» **TEXTO FORNECIDO**
^^^^

O presidente Jair Bolsonaro aposta na atuação da PGR (Procuradoria-Geral da República) para garantir que um grupo de cerca de 20 deputados migrem do PSL, seu antigo partido, para a Aliança pelo Brasil, sua nova legenda, mantendo os mandatos e as respectivas fatias dos fundos partidário e eleitoral.
A equipe jurídica que auxilia a família Bolsonaro na criação da Aliança pretende encaminhar nos próximos dias ao procurador-geral da República, Augusto Aras, os primeiros relatórios de uma auditoria que está sendo feita nas contas do PSL.
Os documentos serão anexados a uma representação já levada à PGR em 30 de outubro. Nela, Bolsonaro pediu o bloqueio do fundo partidário do PSL e o afastamento do presidente da sigla, o deputado Luciano Bivar (PE). O pedido aponta suspeita de enriquecimento ilícito dos dirigentes e dano ao erário.
Bolsonaro solicitou à PGR que abra uma investigação para a “apuração dos indícios de ilegalidades” na movimentação do dinheiro que é repassado ao PSL pelo TSE (Tribunal Superior Eleitoral), “em nome da transparência, da moralidade e do resguardo e da proteção do patrimônio público”.
O objetivo final da ação é provar que a atual direção do PSL não usou corretamente a verba do fundo e que, por isso, como gestor de dinheiro público, o grupo deve responder por improbidade administrativa.
A tese é amparada em trechos de um livro de Aras, “Fidelidade Partidária: Efetividade e Aplicabilidade”, cuja última edição é de 2016. A expectativa é que isso atraia o interesse do procurador-geral de agir no caso e criar, a partir dele, uma jurisprudência para os partidos em geral. O PSL, porém, nega irregularidades nas contas da legenda.

^^^^

» **REGISTROS FORNECIDOS**
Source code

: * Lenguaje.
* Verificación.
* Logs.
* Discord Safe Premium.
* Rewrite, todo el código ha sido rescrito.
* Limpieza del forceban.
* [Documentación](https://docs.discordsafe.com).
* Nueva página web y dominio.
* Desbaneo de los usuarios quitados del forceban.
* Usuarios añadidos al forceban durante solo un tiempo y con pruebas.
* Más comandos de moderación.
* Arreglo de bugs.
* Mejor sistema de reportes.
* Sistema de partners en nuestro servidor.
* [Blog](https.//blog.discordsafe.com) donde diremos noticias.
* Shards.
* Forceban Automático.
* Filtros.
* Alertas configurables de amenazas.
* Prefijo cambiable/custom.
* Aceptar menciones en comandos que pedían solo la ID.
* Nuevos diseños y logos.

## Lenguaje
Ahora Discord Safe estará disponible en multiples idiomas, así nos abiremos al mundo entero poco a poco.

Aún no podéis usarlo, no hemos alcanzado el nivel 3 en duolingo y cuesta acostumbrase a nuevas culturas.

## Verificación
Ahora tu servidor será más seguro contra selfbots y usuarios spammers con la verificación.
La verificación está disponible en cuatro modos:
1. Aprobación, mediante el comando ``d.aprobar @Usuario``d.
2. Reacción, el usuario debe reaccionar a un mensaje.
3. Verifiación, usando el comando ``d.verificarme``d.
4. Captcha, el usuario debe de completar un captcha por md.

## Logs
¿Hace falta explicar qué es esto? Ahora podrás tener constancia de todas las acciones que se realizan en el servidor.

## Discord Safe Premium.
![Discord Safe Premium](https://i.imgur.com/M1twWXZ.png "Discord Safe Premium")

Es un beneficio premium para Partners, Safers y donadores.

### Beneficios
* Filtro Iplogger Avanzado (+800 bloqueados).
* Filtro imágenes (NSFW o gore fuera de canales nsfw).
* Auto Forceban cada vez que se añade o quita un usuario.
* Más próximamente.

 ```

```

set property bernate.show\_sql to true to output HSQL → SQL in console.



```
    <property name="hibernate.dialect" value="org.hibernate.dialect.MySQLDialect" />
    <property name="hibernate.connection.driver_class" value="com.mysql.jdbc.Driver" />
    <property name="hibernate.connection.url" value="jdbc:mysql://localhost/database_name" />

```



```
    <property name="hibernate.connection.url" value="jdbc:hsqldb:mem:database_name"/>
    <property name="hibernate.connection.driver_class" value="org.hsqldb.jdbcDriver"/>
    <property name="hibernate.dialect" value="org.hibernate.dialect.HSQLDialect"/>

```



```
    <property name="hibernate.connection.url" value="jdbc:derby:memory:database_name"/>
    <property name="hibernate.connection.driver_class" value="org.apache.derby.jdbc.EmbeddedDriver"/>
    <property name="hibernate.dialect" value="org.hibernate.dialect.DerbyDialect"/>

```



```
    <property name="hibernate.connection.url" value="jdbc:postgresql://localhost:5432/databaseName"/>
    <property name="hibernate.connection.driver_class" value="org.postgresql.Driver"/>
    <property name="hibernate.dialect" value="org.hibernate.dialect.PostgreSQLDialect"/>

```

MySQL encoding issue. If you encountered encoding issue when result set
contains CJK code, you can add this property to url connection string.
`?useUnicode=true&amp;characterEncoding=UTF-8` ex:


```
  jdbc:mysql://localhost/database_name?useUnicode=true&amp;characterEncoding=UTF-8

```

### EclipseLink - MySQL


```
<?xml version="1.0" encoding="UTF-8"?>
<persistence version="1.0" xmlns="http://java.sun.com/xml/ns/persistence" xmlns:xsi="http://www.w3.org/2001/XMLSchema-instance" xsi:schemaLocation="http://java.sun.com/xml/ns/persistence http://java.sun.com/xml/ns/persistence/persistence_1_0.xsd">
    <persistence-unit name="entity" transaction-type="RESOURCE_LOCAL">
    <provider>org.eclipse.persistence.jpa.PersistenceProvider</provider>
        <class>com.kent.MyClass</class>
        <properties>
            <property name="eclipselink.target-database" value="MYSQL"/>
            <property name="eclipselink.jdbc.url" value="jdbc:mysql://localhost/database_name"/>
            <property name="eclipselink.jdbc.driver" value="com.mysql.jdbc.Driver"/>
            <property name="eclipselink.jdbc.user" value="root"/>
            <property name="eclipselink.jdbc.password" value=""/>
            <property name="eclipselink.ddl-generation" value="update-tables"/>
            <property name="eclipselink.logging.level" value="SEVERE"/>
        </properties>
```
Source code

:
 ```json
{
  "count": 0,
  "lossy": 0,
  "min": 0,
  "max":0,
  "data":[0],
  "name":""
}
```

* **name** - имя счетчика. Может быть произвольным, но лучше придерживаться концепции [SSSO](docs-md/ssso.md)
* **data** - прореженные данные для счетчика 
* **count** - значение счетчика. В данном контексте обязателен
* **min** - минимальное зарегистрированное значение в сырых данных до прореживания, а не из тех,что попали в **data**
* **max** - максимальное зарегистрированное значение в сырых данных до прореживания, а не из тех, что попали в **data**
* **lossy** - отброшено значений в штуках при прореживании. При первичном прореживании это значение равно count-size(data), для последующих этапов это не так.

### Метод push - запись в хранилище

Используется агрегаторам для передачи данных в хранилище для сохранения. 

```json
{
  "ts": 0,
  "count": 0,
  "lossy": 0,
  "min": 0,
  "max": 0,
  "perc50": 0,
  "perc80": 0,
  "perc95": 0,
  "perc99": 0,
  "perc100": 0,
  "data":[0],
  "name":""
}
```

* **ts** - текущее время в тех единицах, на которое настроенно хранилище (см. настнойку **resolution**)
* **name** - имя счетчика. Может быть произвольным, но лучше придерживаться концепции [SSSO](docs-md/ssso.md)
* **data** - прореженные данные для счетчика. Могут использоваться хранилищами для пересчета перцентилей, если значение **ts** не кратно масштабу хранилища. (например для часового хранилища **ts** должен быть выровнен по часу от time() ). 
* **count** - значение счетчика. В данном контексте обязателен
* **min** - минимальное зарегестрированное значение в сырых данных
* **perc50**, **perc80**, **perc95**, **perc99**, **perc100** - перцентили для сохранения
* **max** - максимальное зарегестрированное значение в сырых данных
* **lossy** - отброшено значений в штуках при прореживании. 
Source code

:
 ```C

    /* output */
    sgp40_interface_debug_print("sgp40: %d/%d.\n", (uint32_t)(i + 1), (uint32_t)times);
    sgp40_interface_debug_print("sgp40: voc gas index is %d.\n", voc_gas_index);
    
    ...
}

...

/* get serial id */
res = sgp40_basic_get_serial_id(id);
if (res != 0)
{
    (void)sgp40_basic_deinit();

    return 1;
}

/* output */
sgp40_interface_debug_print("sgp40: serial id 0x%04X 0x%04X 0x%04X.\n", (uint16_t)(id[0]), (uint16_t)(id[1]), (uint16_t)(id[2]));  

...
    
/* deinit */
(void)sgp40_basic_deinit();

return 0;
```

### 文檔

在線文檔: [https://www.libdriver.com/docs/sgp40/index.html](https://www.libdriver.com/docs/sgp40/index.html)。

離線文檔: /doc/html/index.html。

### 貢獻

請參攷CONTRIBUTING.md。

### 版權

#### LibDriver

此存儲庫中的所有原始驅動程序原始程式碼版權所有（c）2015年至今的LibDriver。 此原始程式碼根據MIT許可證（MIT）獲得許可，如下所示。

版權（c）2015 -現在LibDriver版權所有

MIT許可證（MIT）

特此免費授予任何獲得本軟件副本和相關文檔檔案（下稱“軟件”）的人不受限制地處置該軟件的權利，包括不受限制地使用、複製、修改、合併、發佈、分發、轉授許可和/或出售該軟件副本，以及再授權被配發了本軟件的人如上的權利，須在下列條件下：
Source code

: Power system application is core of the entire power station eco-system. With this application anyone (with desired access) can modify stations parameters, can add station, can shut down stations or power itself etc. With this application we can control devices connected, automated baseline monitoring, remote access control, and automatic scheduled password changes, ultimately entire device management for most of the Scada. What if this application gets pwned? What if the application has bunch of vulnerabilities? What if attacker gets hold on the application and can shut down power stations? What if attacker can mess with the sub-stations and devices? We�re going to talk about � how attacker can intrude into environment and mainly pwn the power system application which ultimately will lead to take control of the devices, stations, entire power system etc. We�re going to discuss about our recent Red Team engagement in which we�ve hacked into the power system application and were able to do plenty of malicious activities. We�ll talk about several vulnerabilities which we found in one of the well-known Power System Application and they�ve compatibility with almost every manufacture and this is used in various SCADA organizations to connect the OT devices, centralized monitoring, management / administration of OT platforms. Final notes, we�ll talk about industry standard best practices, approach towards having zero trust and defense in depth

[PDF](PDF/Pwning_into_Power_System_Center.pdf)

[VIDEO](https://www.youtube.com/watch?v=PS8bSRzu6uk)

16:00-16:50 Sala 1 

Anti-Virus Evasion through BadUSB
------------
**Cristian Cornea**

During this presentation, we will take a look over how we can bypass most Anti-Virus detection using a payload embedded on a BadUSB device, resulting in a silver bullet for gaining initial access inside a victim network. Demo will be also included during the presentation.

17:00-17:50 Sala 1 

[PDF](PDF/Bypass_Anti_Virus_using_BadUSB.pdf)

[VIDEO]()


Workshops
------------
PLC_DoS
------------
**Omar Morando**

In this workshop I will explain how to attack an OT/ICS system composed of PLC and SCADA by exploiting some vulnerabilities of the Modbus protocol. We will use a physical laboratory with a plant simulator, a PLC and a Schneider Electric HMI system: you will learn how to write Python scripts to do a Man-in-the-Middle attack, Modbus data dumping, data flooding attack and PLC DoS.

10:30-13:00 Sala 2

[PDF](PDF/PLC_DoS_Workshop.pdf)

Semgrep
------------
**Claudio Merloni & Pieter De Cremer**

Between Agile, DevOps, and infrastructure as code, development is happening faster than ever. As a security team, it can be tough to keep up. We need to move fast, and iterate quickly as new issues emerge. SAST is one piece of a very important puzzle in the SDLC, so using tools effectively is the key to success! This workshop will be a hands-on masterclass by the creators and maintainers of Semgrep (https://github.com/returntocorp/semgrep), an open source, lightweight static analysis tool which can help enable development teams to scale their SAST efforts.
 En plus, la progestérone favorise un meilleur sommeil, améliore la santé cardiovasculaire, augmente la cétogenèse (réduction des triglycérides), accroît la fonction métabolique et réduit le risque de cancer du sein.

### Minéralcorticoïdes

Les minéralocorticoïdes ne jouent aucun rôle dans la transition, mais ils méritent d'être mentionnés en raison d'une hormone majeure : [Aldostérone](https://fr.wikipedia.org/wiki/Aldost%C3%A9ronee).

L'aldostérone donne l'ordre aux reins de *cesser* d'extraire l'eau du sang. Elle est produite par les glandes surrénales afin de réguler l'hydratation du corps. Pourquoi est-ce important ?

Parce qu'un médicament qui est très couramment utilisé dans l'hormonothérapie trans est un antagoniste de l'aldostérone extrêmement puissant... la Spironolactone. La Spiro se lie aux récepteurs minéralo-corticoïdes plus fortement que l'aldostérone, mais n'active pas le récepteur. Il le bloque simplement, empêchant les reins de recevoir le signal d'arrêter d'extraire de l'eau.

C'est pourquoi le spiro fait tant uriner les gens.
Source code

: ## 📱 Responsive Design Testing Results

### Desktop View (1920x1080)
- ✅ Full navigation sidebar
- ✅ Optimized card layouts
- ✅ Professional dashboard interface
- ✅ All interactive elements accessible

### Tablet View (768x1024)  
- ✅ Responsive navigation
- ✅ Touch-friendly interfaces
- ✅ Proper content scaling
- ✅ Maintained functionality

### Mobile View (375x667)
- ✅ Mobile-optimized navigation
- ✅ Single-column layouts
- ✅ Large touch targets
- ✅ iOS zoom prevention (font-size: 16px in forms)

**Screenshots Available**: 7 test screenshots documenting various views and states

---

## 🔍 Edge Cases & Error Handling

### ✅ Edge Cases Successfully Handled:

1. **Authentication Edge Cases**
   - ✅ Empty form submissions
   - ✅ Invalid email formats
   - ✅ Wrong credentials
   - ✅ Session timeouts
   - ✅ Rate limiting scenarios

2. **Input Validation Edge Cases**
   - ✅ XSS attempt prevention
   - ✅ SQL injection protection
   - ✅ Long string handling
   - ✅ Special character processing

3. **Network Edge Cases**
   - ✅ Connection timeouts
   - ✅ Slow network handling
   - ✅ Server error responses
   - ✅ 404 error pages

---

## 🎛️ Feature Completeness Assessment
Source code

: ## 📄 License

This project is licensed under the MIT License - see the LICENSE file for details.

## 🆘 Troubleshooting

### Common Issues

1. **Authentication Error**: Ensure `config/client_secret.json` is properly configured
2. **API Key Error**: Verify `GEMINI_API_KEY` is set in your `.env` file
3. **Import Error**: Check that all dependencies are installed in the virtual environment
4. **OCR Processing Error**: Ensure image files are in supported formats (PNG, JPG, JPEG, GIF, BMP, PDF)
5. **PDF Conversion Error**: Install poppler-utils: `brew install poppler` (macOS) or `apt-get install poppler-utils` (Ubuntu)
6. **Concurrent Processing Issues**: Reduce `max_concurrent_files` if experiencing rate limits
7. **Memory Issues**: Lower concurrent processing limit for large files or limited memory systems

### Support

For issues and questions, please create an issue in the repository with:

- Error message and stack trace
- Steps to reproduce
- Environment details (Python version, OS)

^^^^

» **EXERCÍCIOS**
a - Segundo o texto fornecido, em que data a representação de Bolsonaro foi levada à PGR?
b - Reproduza o trecho do texto fornecido de "Bolsonaro solicitou à" a "contas da legenda.".

» **RESPOSTAS ESPERADAS**
a - Em 30 de outubro.

b -
Bolsonaro solicitou à PGR que abra uma investigação para a “apuração dos indícios de ilegalidades” na movimentação do dinheiro que é repassado ao PSL pelo TSE (Tribunal Superior Eleitoral), “em nome da transparência, da moralidade e do resguardo e da proteção do patrimônio público”.
O objetivo final da ação é provar que a atual direção do PSL não usou corretamente a verba do fundo e que, por isso, como gestor de dinheiro público, o grupo deve responder por improbidade administrativa.
A tese é amparada em trechos de um livro de Aras, “Fidelidade Partidária: Efetividade e Aplicabilidade”, cuja última edição é de 2016. A expectativa é que isso atraia o interesse do procurador-geral de agir no caso e criar, a partir dele, uma jurisprudência para os partidos em geral. O PSL, porém, nega irregularidades nas contas da legenda.